------ SOURCE DATA

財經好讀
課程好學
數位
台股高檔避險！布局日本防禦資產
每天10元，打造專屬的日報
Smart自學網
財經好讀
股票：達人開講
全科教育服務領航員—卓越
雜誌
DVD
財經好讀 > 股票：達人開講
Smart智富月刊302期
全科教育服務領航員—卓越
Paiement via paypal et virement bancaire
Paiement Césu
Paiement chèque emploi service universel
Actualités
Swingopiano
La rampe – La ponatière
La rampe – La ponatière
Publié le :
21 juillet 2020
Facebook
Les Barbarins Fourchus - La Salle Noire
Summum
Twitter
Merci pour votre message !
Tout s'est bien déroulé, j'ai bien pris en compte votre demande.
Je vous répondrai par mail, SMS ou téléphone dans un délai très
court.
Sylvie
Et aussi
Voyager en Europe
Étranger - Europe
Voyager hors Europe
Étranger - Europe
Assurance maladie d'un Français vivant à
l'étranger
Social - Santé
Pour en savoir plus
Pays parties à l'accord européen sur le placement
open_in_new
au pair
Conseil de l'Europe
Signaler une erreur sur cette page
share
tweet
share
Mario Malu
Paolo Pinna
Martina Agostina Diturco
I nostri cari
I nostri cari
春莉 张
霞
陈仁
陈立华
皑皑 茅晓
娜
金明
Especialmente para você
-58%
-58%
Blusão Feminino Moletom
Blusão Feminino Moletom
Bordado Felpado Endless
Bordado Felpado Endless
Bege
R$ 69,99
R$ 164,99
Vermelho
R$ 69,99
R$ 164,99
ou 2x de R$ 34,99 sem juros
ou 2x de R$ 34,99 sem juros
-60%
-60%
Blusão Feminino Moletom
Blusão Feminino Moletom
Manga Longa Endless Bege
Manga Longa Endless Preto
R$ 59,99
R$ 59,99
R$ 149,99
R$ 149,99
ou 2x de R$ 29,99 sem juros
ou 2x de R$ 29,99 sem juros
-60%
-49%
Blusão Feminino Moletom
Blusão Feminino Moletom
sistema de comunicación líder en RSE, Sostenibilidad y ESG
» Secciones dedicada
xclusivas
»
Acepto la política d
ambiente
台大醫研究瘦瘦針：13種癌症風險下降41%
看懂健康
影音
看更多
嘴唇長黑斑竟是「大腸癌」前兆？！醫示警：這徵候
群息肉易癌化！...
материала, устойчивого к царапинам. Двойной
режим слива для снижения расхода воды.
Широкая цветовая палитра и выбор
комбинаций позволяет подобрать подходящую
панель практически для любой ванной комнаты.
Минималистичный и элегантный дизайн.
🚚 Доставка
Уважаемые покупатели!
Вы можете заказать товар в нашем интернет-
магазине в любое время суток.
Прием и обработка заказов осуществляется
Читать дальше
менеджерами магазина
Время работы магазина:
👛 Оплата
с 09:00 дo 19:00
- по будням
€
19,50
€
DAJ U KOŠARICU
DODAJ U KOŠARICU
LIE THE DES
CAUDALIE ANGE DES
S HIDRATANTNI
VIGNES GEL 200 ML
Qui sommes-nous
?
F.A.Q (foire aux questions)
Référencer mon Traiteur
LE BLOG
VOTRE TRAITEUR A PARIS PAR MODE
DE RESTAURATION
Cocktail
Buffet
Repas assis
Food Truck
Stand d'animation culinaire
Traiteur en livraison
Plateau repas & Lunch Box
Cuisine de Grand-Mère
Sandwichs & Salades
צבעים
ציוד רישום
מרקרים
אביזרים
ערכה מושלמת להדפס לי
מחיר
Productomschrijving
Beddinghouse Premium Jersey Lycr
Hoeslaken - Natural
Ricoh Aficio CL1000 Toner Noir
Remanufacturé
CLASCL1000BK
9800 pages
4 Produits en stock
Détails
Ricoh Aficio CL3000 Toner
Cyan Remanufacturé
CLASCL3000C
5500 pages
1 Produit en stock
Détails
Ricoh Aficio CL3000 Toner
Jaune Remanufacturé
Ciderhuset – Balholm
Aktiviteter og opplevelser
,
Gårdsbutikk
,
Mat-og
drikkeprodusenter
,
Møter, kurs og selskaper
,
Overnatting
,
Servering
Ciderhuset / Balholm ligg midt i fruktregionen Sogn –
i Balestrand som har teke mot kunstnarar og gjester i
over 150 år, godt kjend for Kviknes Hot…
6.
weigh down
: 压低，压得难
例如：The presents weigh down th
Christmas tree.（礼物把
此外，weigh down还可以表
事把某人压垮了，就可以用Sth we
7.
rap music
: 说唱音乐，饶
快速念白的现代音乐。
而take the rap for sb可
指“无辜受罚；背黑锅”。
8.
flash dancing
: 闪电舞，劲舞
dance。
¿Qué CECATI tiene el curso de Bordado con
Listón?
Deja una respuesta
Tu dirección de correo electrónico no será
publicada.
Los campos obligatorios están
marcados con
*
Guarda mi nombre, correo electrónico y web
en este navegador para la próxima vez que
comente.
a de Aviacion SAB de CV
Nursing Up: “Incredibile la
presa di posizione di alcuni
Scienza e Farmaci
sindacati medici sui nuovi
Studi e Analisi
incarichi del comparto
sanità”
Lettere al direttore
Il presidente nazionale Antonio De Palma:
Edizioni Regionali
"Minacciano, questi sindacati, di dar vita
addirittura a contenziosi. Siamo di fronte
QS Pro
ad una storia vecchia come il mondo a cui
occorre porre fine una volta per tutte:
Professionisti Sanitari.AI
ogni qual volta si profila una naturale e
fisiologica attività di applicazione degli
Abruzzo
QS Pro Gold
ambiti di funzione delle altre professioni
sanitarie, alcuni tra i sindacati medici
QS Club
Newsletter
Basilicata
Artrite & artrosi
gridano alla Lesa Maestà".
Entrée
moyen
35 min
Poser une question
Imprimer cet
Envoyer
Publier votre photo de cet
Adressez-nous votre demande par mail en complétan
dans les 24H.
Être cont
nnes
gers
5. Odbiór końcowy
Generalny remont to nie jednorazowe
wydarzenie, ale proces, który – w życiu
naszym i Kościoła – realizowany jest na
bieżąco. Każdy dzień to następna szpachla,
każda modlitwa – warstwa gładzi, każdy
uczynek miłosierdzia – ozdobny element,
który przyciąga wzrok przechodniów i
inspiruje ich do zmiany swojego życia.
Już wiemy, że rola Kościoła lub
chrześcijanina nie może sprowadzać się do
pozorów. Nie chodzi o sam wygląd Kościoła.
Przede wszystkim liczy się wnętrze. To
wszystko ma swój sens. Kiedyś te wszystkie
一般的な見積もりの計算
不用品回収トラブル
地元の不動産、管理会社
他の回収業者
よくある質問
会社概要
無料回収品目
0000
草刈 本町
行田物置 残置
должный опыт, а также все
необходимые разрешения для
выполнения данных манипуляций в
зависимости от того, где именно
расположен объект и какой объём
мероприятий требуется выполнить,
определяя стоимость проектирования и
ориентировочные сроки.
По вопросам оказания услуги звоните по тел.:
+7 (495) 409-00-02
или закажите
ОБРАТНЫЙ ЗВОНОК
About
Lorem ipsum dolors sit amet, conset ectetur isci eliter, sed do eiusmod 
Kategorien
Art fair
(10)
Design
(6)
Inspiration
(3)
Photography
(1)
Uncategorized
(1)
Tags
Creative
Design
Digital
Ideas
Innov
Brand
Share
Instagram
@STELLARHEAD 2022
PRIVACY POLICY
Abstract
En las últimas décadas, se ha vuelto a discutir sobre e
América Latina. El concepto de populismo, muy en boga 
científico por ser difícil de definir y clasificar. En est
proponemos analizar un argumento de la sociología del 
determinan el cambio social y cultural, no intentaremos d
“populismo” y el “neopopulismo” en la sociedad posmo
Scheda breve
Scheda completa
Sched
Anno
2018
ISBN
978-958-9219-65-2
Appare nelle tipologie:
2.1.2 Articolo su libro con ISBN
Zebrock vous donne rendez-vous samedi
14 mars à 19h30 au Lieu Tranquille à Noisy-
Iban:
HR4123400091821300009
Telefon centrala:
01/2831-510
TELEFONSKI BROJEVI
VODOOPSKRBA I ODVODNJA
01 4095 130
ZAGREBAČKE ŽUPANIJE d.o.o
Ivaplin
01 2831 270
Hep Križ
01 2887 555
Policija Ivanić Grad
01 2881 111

------------

→ TASK DESCRIPTION: Rewrite the text as a JSON list of strings, one string per line, starting at the beginning of the rows and ending with the line that contains "материала, устойчивого к царапинам. Двойной", with both ends included. Leave out blank lines, and include nothing after that line.

→ ANSWER BOX:
[
  "財經好讀",
  "課程好學",
  "數位",
  "台股高檔避險！布局日本防禦資產",
  "每天10元，打造專屬的日報",
  "Smart自學網",
  "財經好讀",
  "股票：達人開講",
  "全科教育服務領航員—卓越",
  "雜誌",
  "DVD",
  "財經好讀 > 股票：達人開講",
  "Smart智富月刊302期",
  "全科教育服務領航員—卓越",
  "Paiement via paypal et virement bancaire",
  "Paiement Césu",
  "Paiement chèque emploi service universel",
  "Actualités",
  "Swingopiano",
  "La rampe – La ponatière",
  "La rampe – La ponatière",
  "Publié le :",
  "21 juillet 2020",
  "Facebook",
  "Les Barbarins Fourchus - La Salle Noire",
  "Summum",
  "Twitter",
  "Merci pour votre message !",
  "Tout s'est bien déroulé, j'ai bien pris en compte votre demande.",
  "Je vous répondrai par mail, SMS ou téléphone dans un délai très",
  "court.",
  "Sylvie",
  "Et aussi",
  "Voyager en Europe",
  "Étranger - Europe",
  "Voyager hors Europe",
  "Étranger - Europe",
  "Assurance maladie d'un Français vivant à",
  "l'étranger",
  "Social - Santé",
  "Pour en savoir plus",
  "Pays parties à l'accord européen sur le placement",
  "open_in_new",
  "au pair",
  "Conseil de l'Europe",
  "Signaler une erreur sur cette page",
  "share",
  "tweet",
  "share",
  "Mario Malu",
  "Paolo Pinna",
  "Martina Agostina Diturco",
  "I nostri cari",
  "I nostri cari",
  "春莉 张",
  "霞",
  "陈仁",
  "陈立华",
  "皑皑 茅晓",
  "娜",
  "金明",
  "Especialmente para você",
  "-58%",
  "-58%",
  "Blusão Feminino Moletom",
  "Blusão Feminino Moletom",
  "Bordado Felpado Endless",
  "Bordado Felpado Endless",
  "Bege",
  "R$ 69,99",
  "R$ 164,99",
  "Vermelho",
  "R$ 69,99",
  "R$ 164,99",
  "ou 2x de R$ 34,99 sem juros",
  "ou 2x de R$ 34,99 sem juros",
  "-60%",
  "-60%",
  "Blusão Feminino Moletom",
  "Blusão Feminino Moletom",
  "Manga Longa Endless Bege",
  "Manga Longa Endless Preto",
  "R$ 59,99",
  "R$ 59,99",
  "R$ 149,99",
  "R$ 149,99",
  "ou 2x de R$ 29,99 sem juros",
  "ou 2x de R$ 29,99 sem juros",
  "-60%",
  "-49%",
  "Blusão Feminino Moletom",
  "Blusão Feminino Moletom",
  "sistema de comunicación líder en RSE, Sostenibilidad y ESG",
  "» Secciones dedicada",
  "xclusivas",
  "»",
  "Acepto la política d",
  "ambiente",
  "台大醫研究瘦瘦針：13種癌症風險下降41%",
  "看懂健康",
  "影音",
  "看更多",
  "嘴唇長黑斑竟是「大腸癌」前兆？！醫示警：這徵候",
  "群息肉易癌化！...",
  "материала, устойчивого к царапинам. Двойной"
]